EXERCISE: Reproduce exactly, and only, the lines below from the one containing "propriedade \_ RowOrColumnMajor" through the one containing "redimensionar \_ GUID".

▬▬▬▬▬▬

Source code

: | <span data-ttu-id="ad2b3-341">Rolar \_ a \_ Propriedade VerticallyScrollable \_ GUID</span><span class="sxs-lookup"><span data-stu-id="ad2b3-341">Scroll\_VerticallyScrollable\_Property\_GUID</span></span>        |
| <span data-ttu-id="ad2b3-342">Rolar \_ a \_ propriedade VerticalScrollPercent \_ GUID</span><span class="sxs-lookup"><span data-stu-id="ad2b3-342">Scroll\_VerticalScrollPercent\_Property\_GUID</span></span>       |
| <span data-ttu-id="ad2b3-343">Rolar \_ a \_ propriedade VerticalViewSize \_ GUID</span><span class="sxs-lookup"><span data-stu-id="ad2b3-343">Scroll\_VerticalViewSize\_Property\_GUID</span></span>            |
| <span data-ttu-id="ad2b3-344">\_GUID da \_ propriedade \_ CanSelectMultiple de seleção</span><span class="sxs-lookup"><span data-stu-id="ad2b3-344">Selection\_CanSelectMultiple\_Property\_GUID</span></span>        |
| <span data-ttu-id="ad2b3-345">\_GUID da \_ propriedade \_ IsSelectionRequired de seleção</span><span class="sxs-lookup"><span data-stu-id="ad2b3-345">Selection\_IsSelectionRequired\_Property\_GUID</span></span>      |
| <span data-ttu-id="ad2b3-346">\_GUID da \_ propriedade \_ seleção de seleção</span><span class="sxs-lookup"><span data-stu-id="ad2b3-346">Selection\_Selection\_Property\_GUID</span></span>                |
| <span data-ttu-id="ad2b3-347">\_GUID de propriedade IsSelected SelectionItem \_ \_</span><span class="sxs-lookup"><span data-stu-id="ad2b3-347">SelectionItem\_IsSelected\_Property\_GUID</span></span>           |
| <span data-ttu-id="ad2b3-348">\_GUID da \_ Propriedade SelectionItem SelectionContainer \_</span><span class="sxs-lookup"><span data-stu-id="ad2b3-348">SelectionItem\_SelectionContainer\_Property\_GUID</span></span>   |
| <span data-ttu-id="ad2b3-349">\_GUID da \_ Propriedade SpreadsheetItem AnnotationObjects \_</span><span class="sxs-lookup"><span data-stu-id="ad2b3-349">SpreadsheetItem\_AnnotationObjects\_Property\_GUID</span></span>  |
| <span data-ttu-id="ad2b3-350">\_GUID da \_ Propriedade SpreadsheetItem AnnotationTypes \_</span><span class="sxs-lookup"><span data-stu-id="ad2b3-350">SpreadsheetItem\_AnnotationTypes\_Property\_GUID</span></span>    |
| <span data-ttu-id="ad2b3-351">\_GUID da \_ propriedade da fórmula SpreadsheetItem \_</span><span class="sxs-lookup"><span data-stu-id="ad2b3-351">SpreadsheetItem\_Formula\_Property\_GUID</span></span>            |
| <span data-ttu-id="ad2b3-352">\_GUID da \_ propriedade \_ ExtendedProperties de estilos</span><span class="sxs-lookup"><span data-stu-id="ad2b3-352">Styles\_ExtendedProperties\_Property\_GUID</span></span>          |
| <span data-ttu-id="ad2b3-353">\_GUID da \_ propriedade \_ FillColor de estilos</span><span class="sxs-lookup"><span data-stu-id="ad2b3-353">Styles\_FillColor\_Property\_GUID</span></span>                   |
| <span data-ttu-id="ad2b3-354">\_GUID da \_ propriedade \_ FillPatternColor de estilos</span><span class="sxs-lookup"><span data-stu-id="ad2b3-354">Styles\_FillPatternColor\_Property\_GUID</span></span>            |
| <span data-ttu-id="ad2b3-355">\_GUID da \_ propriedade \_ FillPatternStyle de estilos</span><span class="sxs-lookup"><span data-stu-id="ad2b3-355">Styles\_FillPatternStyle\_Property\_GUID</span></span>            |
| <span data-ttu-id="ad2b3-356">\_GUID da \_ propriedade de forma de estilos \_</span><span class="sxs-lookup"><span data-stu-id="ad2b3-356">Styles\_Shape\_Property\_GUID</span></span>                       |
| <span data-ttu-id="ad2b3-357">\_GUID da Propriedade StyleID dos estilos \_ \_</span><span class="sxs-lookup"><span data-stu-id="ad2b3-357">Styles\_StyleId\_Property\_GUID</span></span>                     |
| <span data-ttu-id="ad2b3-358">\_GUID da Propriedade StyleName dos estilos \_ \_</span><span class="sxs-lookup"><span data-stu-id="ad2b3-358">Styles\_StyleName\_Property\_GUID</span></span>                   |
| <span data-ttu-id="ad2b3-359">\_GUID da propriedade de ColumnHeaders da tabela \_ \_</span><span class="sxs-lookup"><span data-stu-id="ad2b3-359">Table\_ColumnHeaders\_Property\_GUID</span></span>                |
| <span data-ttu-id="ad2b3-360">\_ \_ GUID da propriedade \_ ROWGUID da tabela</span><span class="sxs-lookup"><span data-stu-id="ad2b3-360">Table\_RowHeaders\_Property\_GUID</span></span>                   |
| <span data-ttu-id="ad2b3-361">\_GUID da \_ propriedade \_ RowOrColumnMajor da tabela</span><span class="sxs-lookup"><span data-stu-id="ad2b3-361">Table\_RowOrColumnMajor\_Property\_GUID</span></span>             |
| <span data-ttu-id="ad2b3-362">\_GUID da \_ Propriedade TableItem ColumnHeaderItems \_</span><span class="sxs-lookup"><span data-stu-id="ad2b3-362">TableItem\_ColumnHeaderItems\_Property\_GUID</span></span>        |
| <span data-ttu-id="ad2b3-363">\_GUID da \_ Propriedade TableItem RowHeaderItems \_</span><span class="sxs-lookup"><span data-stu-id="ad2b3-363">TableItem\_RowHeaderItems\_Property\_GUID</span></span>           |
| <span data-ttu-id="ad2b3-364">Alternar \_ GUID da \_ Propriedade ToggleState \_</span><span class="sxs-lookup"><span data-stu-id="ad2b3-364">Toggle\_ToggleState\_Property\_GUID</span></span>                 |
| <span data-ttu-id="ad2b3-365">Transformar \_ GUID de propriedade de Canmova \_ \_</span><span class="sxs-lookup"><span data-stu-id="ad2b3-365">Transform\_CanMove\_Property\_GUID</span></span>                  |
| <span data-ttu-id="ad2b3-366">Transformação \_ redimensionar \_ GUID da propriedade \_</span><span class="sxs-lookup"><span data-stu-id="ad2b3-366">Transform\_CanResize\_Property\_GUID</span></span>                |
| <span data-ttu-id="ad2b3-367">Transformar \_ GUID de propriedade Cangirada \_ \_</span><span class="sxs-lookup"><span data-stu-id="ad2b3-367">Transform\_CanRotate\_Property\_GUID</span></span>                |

▬▬▬▬▬▬

REPLY TO THE EXERCISE:
| <span data-ttu-id="ad2b3-361">\_GUID da \_ propriedade \_ RowOrColumnMajor da tabela</span><span class="sxs-lookup"><span data-stu-id="ad2b3-361">Table\_RowOrColumnMajor\_Property\_GUID</span></span>             |
| <span data-ttu-id="ad2b3-362">\_GUID da \_ Propriedade TableItem ColumnHeaderItems \_</span><span class="sxs-lookup"><span data-stu-id="ad2b3-362">TableItem\_ColumnHeaderItems\_Property\_GUID</span></span>        |
| <span data-ttu-id="ad2b3-363">\_GUID da \_ Propriedade TableItem RowHeaderItems \_</span><span class="sxs-lookup"><span data-stu-id="ad2b3-363">TableItem\_RowHeaderItems\_Property\_GUID</span></span>           |
| <span data-ttu-id="ad2b3-364">Alternar \_ GUID da \_ Propriedade ToggleState \_</span><span class="sxs-lookup"><span data-stu-id="ad2b3-364">Toggle\_ToggleState\_Property\_GUID</span></span>                 |
| <span data-ttu-id="ad2b3-365">Transformar \_ GUID de propriedade de Canmova \_ \_</span><span class="sxs-lookup"><span data-stu-id="ad2b3-365">Transform\_CanMove\_Property\_GUID</span></span>                  |
| <span data-ttu-id="ad2b3-366">Transformação \_ redimensionar \_ GUID da propriedade \_</span><span class="sxs-lookup"><span data-stu-id="ad2b3-366">Transform\_CanResize\_Property\_GUID</span></span>                |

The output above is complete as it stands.